- "Jane Doe," 16, was transferred from a child welfare agency's custody to an adult prison
- The agency used a state law to persuade a judge to transfer the girl
- The court cited a "history of assaultive behavior while in placement facilities"
- "I need to work on my issues ... but this is not the place," teen wrote in an op-ed
A 16-year-old transgender girl in Connecticut is at the center of controversy after she was transferred to an adult prison, where she has been held for more than a month without criminal charges.
"Jane Doe," as she is listed in court documents, has been in the York Correctional Facility in Niantic, Connecticut, since April 8, spending the majority of her time there in solitary confinement, her attorney said.
"I tell myself that this is just a nightmare, but it doesn't end. I know that I need to work on my issues and I want to, but this is not the place," she wrote in an op-ed published in the Hartford Courant in late April.
She was ordered to the women's prison after the state Department of Children and Families concluded that she was "dangerous to ... herself or others or cannot be safely held," according to the memorandum of the judge's decision.
DCF exercised a rarely used state law to persuade a judge to transfer the teen from its custody to the Department of Corrections. The court's decision cited a "history of assaultive behavior while in placement facilities," which included at least 11 assaults against her peers and staff during her more than five years in DCF custody.
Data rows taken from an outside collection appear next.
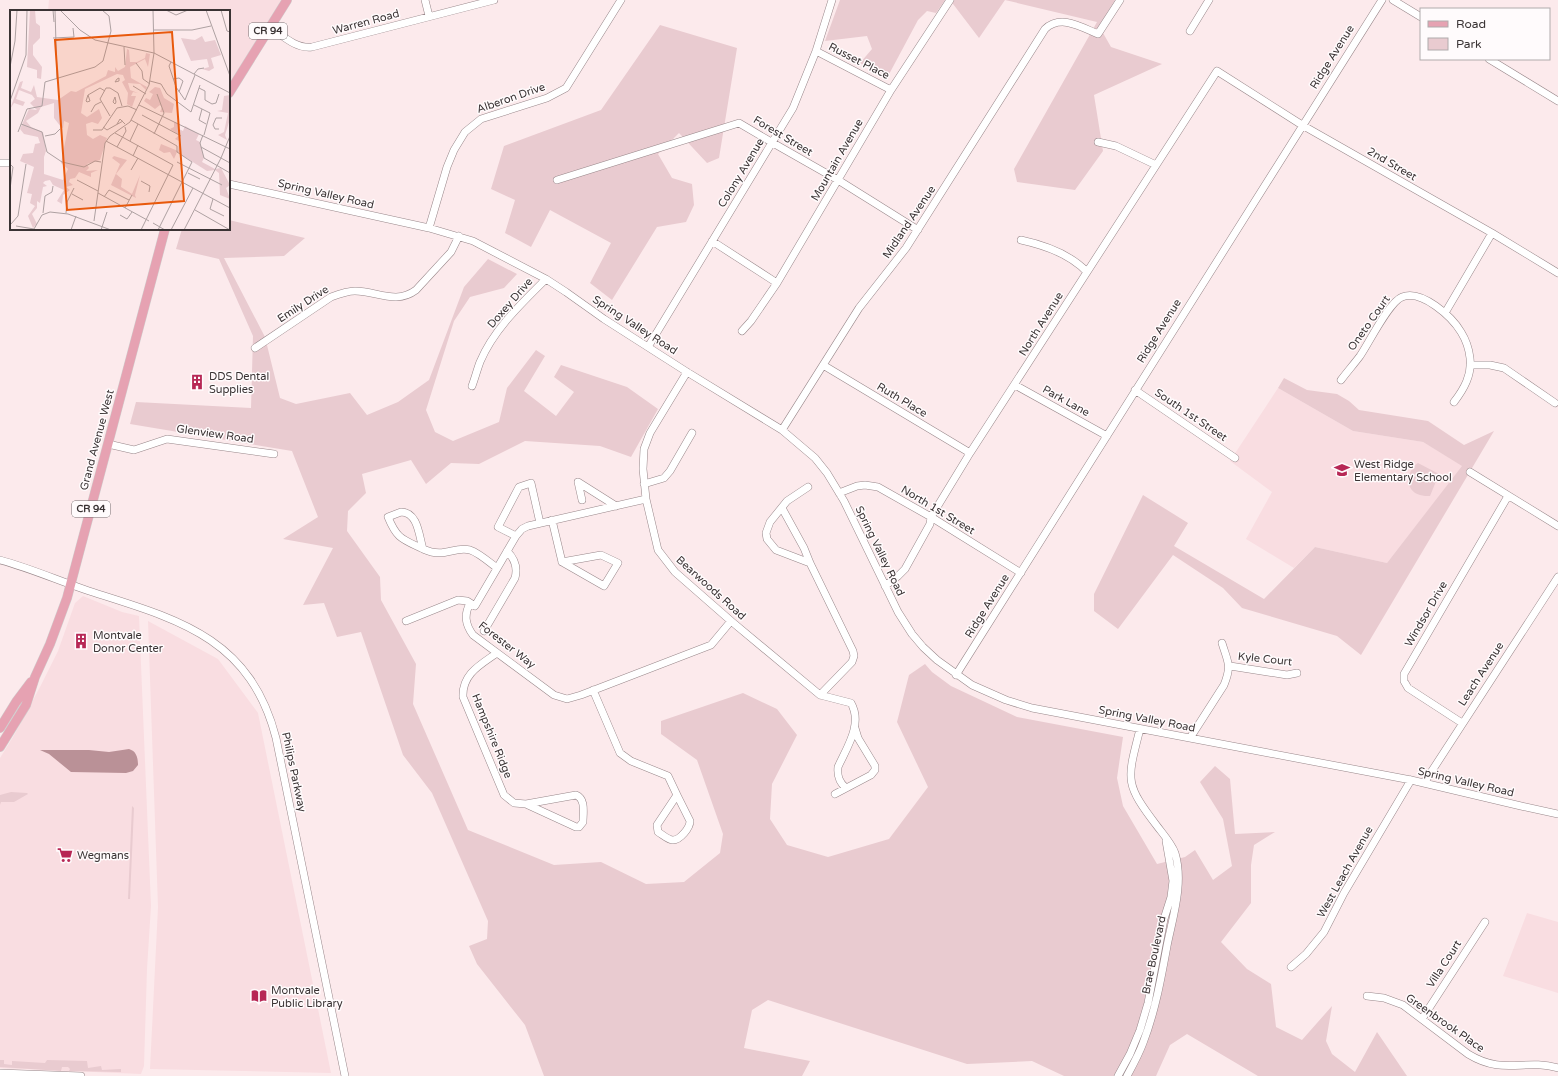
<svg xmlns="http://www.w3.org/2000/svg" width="1558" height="1076" viewBox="0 0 1558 1076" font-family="'Varela Round',sans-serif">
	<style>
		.built { fill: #f9dde1 }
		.green { fill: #e9cbd0 }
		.water { fill: #ba9197 }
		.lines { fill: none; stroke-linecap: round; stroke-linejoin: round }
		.minor-casing { stroke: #98878a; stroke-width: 8 }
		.major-casing { stroke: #d0cece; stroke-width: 10 }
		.minor { stroke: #fff; stroke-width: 7 }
		.major { stroke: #e6a2b2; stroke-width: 9 }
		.labels { text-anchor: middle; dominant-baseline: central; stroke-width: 3; stroke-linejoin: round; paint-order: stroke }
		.shield { fill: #fffbfc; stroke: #756f70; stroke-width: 1 }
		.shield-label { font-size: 10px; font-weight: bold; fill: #3a3334 }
		.street-label { font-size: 11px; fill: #3a3334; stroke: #fffbfc }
		.poi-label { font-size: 11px; fill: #3a3334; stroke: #fffbfc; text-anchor: start }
		.inset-road { fill: none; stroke: #aea1a2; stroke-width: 1 }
		.view { fill: #e8590c; fill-opacity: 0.15; stroke: #e8590c; stroke-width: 2 }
		.inset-edge { fill: none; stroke: #3a3334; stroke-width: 2 }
	</style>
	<rect width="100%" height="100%" fill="#fceaec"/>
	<!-- built -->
	<path class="built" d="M49,0H287L229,96V11H48Z
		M1278,388L1353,431L1423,442L1463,466L1387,563L1315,547L1294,568L1246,539L1272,492L1230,461Z
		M83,596L122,612L139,616L151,906L147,969L144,1066L141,1074L0,1068V758L13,737L40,687L58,651L75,603Z
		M148,621L218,659L258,713L331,1073L150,1069L158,907Z
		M1527,913L1558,922V993L1503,976Z"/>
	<!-- green -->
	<path class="green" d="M840,0H945L936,13L927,11L918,20L887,78L860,63L872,49L867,36L825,41Z
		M950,0H1005L979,38Z
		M1005,0H1115L1099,26L1111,47L1162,64L1094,95L1103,151L1075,190L1017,182L1014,169L1097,22Z
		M660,25L737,48L719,158L707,163L679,133L658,154L672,178L692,184L694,205L686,222L657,227L612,300L590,283L611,243L550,210L531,247L505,233L515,200L491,189L504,146L601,110Z
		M229,220L305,238L284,256L224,258L265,337L280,398L296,404L350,393L367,415L398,402L429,380L464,287L488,259L517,274L504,288L470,297L454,321L426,410L435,432L453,441L499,422L507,388L536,350L545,356L524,391L556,416L574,392L554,377L561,365L627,387L658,409L631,457L600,446L525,441L479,464L451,463L426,484L411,460L362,474L366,493L348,511L347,531L380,577L381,600L416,664L413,704L468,830L554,865L601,862L646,884L684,882L720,853L723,834L697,760L661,734V721L743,693L777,709L797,735L772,784L770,819L787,845L828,857L889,839L928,787L897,722L909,675L925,664L932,672L951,686L1017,717L1123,737L1117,778L1123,806L1157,864L1185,857L1195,850L1213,880L1232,866L1223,819L1200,782L1215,766L1230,779L1235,834L1275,832L1254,845L1251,865V903L1221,942L1247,969L1271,984L1276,1027L1302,1040L1332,1006L1326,1041L1332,1054L1355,1072L1377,1032L1407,1076H1258L1187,1034L1170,1045L1156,1076H1064L1032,1061L967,1064L768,1000L752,1010L744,1048L810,1061L802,1076H544L525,1025L477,964L469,946L487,939L488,921L432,793L403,755L361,632L337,637L324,603L303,605L333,548L283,539L318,517L292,451L130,424L136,402L251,408L253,336L219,259L176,249L182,229H229Z
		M1284,378L1307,390L1337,394L1349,401L1359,410L1428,421L1464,445L1494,431L1361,655L1337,636L1242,608L1223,588L1173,555L1118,629L1094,611V594L1143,495L1188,523L1174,546L1264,599L1315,547L1387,563L1462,466L1423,442L1353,431L1278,388Z
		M1418,463L1439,474L1430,496C1427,496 1423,496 1420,495C1404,490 1406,471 1418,463Z
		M11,792L27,793L28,794L14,802H1L0,805V795Z
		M132,806L134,808L130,899H128Z
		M0,1060H4V1064L12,1065V1061L45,1063L47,1060L87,1061L88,1068L101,1066L102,1070L121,1069V1072L69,1071L70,1069L68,1067H62L61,1071L0,1067Z"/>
	<!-- water -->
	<path class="water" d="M129,749C136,751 138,757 138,765L133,771L126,773L71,772L49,754L40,750H89L109,752Z"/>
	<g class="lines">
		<defs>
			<path id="minor" d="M425,0L429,16
				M1393,0L1421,17
				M270,27C283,36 296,49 312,47L494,0
				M1190,31L1209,0
				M816,51L891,90
				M1489,59L1558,101
				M1098,142L1116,146L1156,165
				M0,163H11
				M557,180L739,123L773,143L838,180L918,230
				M229,184L429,228L473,241L546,279L566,292L604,319L687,372L782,430L815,458L827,473L844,501L898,612L912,634L923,647L937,660L972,685L1006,700L1032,708L1411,780L1521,806L1558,814
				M429,228L447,167L454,150L465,132L481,119L547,98L566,88L621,0
				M1021,240C1044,245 1070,254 1087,272
				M712,241L777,283
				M1445,313L1492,233
				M742,331L751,321L777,283L891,90L950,0
				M648,347L793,108L816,51L832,0
				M255,348L331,297C339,294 347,291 355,291C377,291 396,305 416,290L451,252L459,236
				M823,365L970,453
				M1470,365H1490L1504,368L1555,403
				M687,372L650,433L644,449L643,469L646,499L658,550L675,572L731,621L820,695L851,703C863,724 847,747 838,767C837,776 839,782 846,788
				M1341,380C1347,372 1354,364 1360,356C1369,343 1389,302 1402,297C1422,289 1452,317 1461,332C1466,340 1469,349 1470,358C1472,375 1464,389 1454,402
				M1015,385L1107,436
				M472,386C475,378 477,370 480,362C494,329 521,304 546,279
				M1135,390L1235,458
				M782,430L859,308L906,248L1045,29C1061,14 1081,27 1098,34L1120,0
				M108,444L134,450L167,439L274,454
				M1470,472L1558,526
				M644,484L664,478L670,471L692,433
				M808,487L787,501L770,522L766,533L767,539L776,550L810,563
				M839,493L857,486L865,485L878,487L931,517L1021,573
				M582,500L578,482L616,506
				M782,508L804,548L810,563L853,651L854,656L852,662L820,695
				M401,512C418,512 419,536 423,549C402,539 397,539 388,517Z
				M552,520L562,562
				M516,536L498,527L519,487L531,483L540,523
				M423,549C445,559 453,546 470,550C479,553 489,562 497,568
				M601,555L618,563L604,586L562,562Z
				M0,560C30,568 59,581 89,591C177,619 250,637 276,738L345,1076
				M885,586L898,576L905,569L930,524L931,517L970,453L1217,71L1302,125L1492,233L1558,273
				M470,603C464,615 465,624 473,635L554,695L567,699L581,695L711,645L731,621
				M406,621L458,600L467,601L475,606L516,536L522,529L528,526L646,499
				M484,631L515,578C518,567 515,559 507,551
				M497,653C480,665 462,674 463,697L504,795L514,803L526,804
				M1230,666L1287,675L1297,673
				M956,675L1382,0
				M593,690L620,753L631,761L668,776L677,795
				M1462,723L1408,688L1404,681V674L1508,496
				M1190,738L1224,685C1232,665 1228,663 1222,643
				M1424,783L1558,577
				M835,794L871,775L875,770V766L858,738L855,728
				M576,795C586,799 583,813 583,822L579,827H576L526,804Z
				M677,795L690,821C690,828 680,840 673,840C668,840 662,834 658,832L657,825Z
				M1291,967L1306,954L1324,932L1344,893L1411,780
				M1367,996L1384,998L1403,1005L1468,1054C1504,1076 1524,1058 1558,1068
				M1422,1019L1485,922
				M0,1073L81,1076
				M1118,1076L1130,1054L1140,1030L1148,1003L1164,919L1171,897L1173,881L1166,841
				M1127,1076C1133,1065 1139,1054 1143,1043C1155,1012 1161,979 1167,946C1173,916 1184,883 1175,853C1172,844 1163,834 1157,826C1124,783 1127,780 1140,729"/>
			<path id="major" d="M229,93L287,0
				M0,728L16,702L31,682
				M0,747L26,705L35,677L50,644L67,598L165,229"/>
		</defs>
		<!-- minor casing -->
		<use href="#minor" class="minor-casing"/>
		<!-- major casing -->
		<use href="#major" class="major-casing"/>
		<!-- minor -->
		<use href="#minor" class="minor"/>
		<!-- major -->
		<use href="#major" class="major"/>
	</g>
	<!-- icons -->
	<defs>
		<symbol id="building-bare" viewBox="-9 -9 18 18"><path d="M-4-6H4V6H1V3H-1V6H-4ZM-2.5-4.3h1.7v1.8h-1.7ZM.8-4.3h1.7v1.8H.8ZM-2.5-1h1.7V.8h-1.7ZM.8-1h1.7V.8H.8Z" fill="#b72755" stroke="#fffbfc" stroke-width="2.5" paint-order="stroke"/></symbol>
		<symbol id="school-bare" viewBox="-9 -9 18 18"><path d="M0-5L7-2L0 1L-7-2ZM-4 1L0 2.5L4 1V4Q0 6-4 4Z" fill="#b72755" stroke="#fffbfc" stroke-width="2.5" paint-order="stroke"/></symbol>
		<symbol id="supermarket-bare" viewBox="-9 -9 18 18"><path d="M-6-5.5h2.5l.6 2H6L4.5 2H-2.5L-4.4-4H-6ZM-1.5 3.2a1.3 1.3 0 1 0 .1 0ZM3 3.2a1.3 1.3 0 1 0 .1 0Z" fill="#b72755" stroke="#fffbfc" stroke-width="2.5" paint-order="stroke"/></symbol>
		<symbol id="library-bare" viewBox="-9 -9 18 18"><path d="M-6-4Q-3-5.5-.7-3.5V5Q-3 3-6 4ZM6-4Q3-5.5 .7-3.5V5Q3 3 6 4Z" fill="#b72755" stroke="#fffbfc" stroke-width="2.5" paint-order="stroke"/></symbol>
	</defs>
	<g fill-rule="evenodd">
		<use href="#building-bare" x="186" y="371" width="22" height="22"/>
		<use href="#school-bare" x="1331" y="459" width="22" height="22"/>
		<use href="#building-bare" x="70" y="630" width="22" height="22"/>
		<use href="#supermarket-bare" x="54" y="844" width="22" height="22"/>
		<use href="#library-bare" x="248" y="985" width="22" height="22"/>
	</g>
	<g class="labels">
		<!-- shield labels -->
		<g class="shield">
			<rect x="249" y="23" width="38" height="16" rx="3"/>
			<rect x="72" y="501" width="38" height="16" rx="3"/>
		</g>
		<g class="shield-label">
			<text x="268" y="31">CR 94</text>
			<text x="91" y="509">CR 94</text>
		</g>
		<!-- street labels -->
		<g class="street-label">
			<text transform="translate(366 22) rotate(-15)">Warren Road</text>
			<text transform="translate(1332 57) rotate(-58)">Ridge Avenue</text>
			<text transform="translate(859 61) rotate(27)">Russet Place</text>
			<text transform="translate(511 98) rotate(-19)">Alberon Drive</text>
			<text transform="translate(783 136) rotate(31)">Forest Street</text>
			<text transform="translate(837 160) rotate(-60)">Mountain Avenue</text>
			<text transform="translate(1392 164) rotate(30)">2nd Street</text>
			<text transform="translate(741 173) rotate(-59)">Colony Avenue</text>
			<text transform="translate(326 194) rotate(13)">Spring Valley Road</text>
			<text transform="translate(909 222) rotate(-56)">Midland Avenue</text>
			<text transform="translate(510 303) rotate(-49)">Doxey Drive</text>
			<text transform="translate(303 304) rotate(-33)">Emily Drive</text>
			<text transform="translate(1369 323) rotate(-55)">Oneto Court</text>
			<text transform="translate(1041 324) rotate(-58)">North Avenue</text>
			<text transform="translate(635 325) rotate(33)">Spring Valley Road</text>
			<text transform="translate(1159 331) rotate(-58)">Ridge Avenue</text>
			<text transform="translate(902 400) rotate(31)">Ruth Place</text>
			<text transform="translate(1066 401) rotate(29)">Park Lane</text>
			<text transform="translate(1191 415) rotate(34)">South 1st Street</text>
			<text transform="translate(215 434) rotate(8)">Glenview Road</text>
			<text transform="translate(97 440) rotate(-75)">Grand Avenue West</text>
			<text transform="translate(938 510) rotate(31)">North 1st Street</text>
			<text transform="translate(880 551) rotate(64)">Spring Valley Road</text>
			<text transform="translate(711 588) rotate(42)">Bearwoods Road</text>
			<text transform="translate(987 606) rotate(-58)">Ridge Avenue</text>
			<text transform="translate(1426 614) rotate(-60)">Windsor Drive</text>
			<text transform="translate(507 645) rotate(38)">Forester Way</text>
			<text transform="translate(1265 659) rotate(6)">Kyle Court</text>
			<text transform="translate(1481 674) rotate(-57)">Leach Avenue</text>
			<text transform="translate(1147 719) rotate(11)">Spring Valley Road</text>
			<text transform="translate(492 736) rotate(68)">Hampshire Ridge</text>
			<text transform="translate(294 772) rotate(78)">Philips Parkway</text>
			<text transform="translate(1466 782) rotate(13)">Spring Valley Road</text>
			<text transform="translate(1345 872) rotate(-61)">West Leach Avenue</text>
			<text transform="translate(1154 955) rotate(-78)">Brae Boulevard</text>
			<text transform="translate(1444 964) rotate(-57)">Villa Court</text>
			<text transform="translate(1445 1023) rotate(35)">Greenbrook Place</text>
		</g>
		<!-- poi labels -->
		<g class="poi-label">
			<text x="209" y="376">DDS Dental<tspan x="209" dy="13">Supplies</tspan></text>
			<text x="1354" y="464">West Ridge<tspan x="1354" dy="13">Elementary School</tspan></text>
			<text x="93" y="635">Montvale<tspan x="93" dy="13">Donor Center</tspan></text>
			<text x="77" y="855">Wegmans</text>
			<text x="271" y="990">Montvale<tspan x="271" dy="13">Public Library</tspan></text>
		</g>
	</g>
	<!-- overview -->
	<g transform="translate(10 10)">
		<rect width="220" height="220" fill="#fceaec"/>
		<path d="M20,0H25L26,13L30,16V28L23,35V45L32,57L31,69L27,68V60L17,57ZM192,26L195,32L205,30L211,45L201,48L204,58L199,61L192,59L199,57L197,49L181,51L171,28L185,30ZM117,39L119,40L120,52H127L135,48L136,43L140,44L138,57L135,49L120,57L121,68L137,77L136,80L130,74L118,73L120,80L128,83L123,82L121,86H126L122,97L117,94L118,83L112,72L115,70L113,65L107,64L75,79L71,103L77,107L89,99L92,108L88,114L82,112L76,114L77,125L83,129L90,125L97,128L90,150L77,154L79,158L76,161L88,160L81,163V167L69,162L65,168L60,169L59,172L63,175L56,177L60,180L53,185L52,194L47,191L54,180L43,175L40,170L35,171L33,173L37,176L33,177L30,193L27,191V198L22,204L27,214L23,218L18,206L25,196L20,193L22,184L17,183L24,157L10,151L13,144L23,143L25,134L30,133L28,127L14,124L10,119L19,99L27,100L20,93L25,89L22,85L9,80L6,89L15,92L13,96L4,93L0,99L10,72L13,71L11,78L21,82L24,75L27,87L48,90L61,81L66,82L96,66L98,60L105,62V57L108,61L115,57ZM44,93V108L51,117L53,118L54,111L59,113L51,153L58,159L53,170L34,164V147L36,141L33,122L21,117L16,111L28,103L31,97ZM145,77L150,78L154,88L164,94L162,103L150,102L152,97L150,95L145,99L134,91L136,88L140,90L143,84L139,82ZM220,85V109L215,125L217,130L208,125L214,122L218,103L207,101L212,100L214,86ZM164,112L170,114L169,119L173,121L175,116L189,124L186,130L190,132L194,148L192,152L205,159L211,158L220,175L216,178L220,189L210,185L209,163L205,160L197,161L167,142L164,149L160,142L154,143L149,140L151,134L168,141L169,131L165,129L169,125L160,119L164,117ZM104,146L117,150L106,164L112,169L111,177L122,184L130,165L125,185L126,188L101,175L110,154L102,148Z" fill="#e9cbd0" fill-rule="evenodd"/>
		<path class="inset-road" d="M43,0L44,12M45,0L47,68M50,0L70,20L85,30L144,43L220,83M156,0L166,5L178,0M196,0L220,66M211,0L217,21L220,22M144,20H182L201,16M43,28L64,27L63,18M114,37L115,55M161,52L159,56L166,77L175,90L185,65M126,53L132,61L133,69L140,74M0,57L5,31L7,0M184,64L188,59L194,58M109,68V71L105,72L107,69ZM163,69L169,68L173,71L169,82M140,71L151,74L157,84L181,102L190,75M123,76L136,84M100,78H96L90,89L100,106M100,78L108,83L112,96M189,78L195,81V90L202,94L206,93L209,84M78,85L90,78L95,81M78,85L80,91L77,92L76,91ZM105,87L106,92L105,94L103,92ZM0,91L16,45L17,0M129,95L220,139M184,95L200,103L194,125M192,99L189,110L196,114M81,102L85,95L91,92M132,105L171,126M121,110L167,136V142L182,152L148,220M11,114L32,122L37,142L52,152L74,157L85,151L91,152M107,114L110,109L115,114M93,117L97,120L113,111M209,119H205L203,115L206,108H212M83,120H92L107,98L118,96L127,100M8,122L17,99L32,96L35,72L85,57L93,51L101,21L99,6L92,0M105,123L163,155L131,220M144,124L154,103L147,84M193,125L190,133L194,148L220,163M35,126L45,124L50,119M96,131L220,198M120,131L128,114M107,137L116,121L115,117M191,137L220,153M123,146L128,135M167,152L212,175M0,154L3,157L0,179M121,160L128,148M178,163L190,169M67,170L88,181M131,171L140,176L139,182M88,183L139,211M62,184L73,190M94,187L99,180L119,190M203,189L200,199L214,206M115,198L122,185M185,200L220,220M33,203L35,186L42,182L43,176M56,203L57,192L64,178M110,205L117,209L122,202M84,211L95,133L100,126L120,112L139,75L144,43L143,0M143,213L155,220M1,214L8,206L16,154M6,216L24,219M24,219L32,205L40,202L58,204L101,220M61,220L66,206M91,220L97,202M161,220L183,178M174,220L211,148L220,126"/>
		<path class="view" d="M162,22L174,191L57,200L45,30Z"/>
		<rect width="220" height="220" class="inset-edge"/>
	</g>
	<!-- legend -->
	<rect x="1420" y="8" width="130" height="52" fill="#fffbfc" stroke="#b0abac"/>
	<rect x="1428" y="21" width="20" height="6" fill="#e6a2b2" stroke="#b0abac"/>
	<text x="1456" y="28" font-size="12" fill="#3a3334">Road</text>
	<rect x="1428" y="38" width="20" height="12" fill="#e9cbd0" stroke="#b0abac"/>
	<text x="1456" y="48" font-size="12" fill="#3a3334">Park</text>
</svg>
The option to transfer "Jane Doe" was set in motion by DCF Commissioner Joette Katz after the teen's latest assault on a female staff worker during an out-of-state stint at a juvenile facility in Massachusetts. The incident left the staffer with a concussion and bite marks, according to reports, though no charges were pressed for the assault.
"Her behavior was more severe than other residents ... (and) made her especially dangerous and difficult to secure," according to testimony by a juvenile detention supervisor.
'We're not in Abu Ghraib'
A grassroots movement has been launched for the teen, demanding her release from prison.
"We're not in Abu Ghraib. We're in Connecticut, in a constitution state. This is nothing short of human rights abuse," Aaron Romano, the teen's attorney, told CNN.
"My client is an emotionally distressed child who has been victimized by people over and over again. She's not charged with a crime, yet she was locked down in isolation, with a concrete block for her apartment, watched by guards 22 hours a day, even while she showered ... isolated from the rest of the world," Romano said.
This week, the teen was moved to a separate facility within the prison with "a bedroom, private bathroom and a programming/recreation area," DCF spokesman Gary Kleeblatt said.
Doe's case has drawn attention statewide and beyond, with her supporters launching protests in New York and outside DCF headquarters in Connecticut. The hashtag #Justice4Jane was trending this month on Twitter.
"I think from the statements the (Connecticut Department of Children and Families) commissioner has made, it's clear on a fundamental level she does not understand Jane in a sympathetic light. She does not see her as a vulnerable person -- she sees her as a monster essentially," Chase Strangio, staff attorney with the American Civil Liberties Union's LGBT & AIDS Project, told CNN.
"You can see they are just using solitary confinement as default placement so they don't have to figure out questions about where to safely house transgender individuals," Strangio said. "But we have federal law and we have our constitution that requires that these institutions and agencies take seriously the obligation to keep people safe. Placing people in solitary confinement does not meet that obligation."
Despite the controversy surrounding the DCF commissioner's suggestion to transfer the teen to an adult prison, Katz has received support from Connecticut Gov. Dannel Malloy, who oversees the agency.
"The governor thinks the commissioner has done phenomenal work to transform an agency that is one of the most difficult in state government," Andrew Doba, a spokesman for Malloy, told CNN. "No one thinks this is a good option for the teen, and we're working on a good resolution," he added.
"I admit that I have acted out and got into fights," Doe wrote in her op-ed in the Hartford Courant. "I am not saying it was OK, but I have a lot of stuff built up inside me and don't know how to deal with it at times. They tell me that trauma changes people and makes them act out. Believe me, it does. I haven't agreed with everything DCF has done, but I thought they were supposed to be on my side," she wrote.
Romano, Doe's attorney, says he is suing the state for her release.
"We are looking at other options for Jane that will better meet her treatment needs," DCF spokesman Kleeblatt said.